Today (Thursday 31st July 2014) marks the 40th anniversary of the Health and Safety at Work etc Act receiving royal assent.
The British Safety Council has joined with many other organisations in placing on record its appreciation of this ground-breaking legislation in helping to improve the regulation and management of workplace health and safety.
The headline of the September 1974 edition of the British Safety Council’s then monthly publication, 'Safety and Rescue', read: “Work safety: A new era begins”. The evidence since then does indeed support this headline.
The dramatic reduction in workplace injuries and ill health over the last 40 years is attributable to the creation of an independent and unified regulator, HSE, the duty placed on all employers to ensure the health, safety and welfare of all of their employees and the active involvement of employers and trade unions. This important legacy of the 1974 Act is still going strong 40 years later.
Alex Botha (pictured), chief executive of the British Safety Council, speaking of the improvements embedded in the 1974 Act’s approach over the years, commented: “This approach has been successful – we have seen an 80% plus reduction in fatal injuries in our workplaces.
“At the heart of the 1974 Act is the principle that those who create the risk of injury and ill health in the workplace must manage the risks. The 1974 legislation has attracted admiration and emulation across the globe and provided the model for many other regulators.
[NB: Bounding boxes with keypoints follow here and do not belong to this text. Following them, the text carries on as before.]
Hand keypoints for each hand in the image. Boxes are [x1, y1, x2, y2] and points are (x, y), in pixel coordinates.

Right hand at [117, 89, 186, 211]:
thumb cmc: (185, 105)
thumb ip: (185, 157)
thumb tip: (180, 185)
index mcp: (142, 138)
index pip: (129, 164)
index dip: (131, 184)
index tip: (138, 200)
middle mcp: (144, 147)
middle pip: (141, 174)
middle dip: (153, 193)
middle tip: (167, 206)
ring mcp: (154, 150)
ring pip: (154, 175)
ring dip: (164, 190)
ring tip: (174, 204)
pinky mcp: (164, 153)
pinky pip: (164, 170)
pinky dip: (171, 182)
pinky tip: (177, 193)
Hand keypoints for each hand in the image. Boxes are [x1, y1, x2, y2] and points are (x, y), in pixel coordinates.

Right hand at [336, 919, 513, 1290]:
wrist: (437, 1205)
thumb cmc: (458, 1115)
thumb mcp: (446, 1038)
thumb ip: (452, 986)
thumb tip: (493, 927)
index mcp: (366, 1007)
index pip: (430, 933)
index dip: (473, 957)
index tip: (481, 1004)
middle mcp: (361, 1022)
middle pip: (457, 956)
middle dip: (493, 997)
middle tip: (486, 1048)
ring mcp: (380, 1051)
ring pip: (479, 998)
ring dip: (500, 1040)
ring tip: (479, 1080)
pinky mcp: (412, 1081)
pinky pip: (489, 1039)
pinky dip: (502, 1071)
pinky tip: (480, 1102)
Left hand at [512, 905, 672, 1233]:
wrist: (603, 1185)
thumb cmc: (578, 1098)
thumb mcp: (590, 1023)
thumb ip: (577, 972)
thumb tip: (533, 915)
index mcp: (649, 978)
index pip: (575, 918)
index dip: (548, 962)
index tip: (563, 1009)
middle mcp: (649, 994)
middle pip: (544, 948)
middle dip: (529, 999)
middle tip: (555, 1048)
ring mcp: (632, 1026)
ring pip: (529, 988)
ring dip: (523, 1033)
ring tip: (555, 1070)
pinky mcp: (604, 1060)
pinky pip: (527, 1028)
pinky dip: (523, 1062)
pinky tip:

“Going forward, we need a legal framework that is flexible and one that can adapt to changing risks. We cannot stand still. There remains so much to do including tackling the thorny issues around health and wellbeing – the sometimes forgotten part of the health and safety equation.
"The British Safety Council and its members are confident that the 1974 Act can continue to play a role in meeting present and future challenges.”
To Lawrence Waterman OBE, trustee of the British Safety Council and director of health and safety at Battersea Power Station, the 1974 Act ushered in a new era: “With employers taking responsibility and later regulations embedding both worker engagement and risk assessment. This approach has been successful, driving down accident rates and encouraging the mind-set of zero harm.”
Lawrence echoed the importance of not overlooking health issues: “About 10 times as many workers are damaged and their lives shortened by exposure to health risks than in accidents. Despite this, for too long we have shouted safety but whispered health. Now health is coming into focus, action is being taken and the necessary changes are starting to happen.
“If health and safety is seen as a mark of civilised values and community benefit, despite the current fashion for deregulation, we can look forward to the next 40 years with confidence.”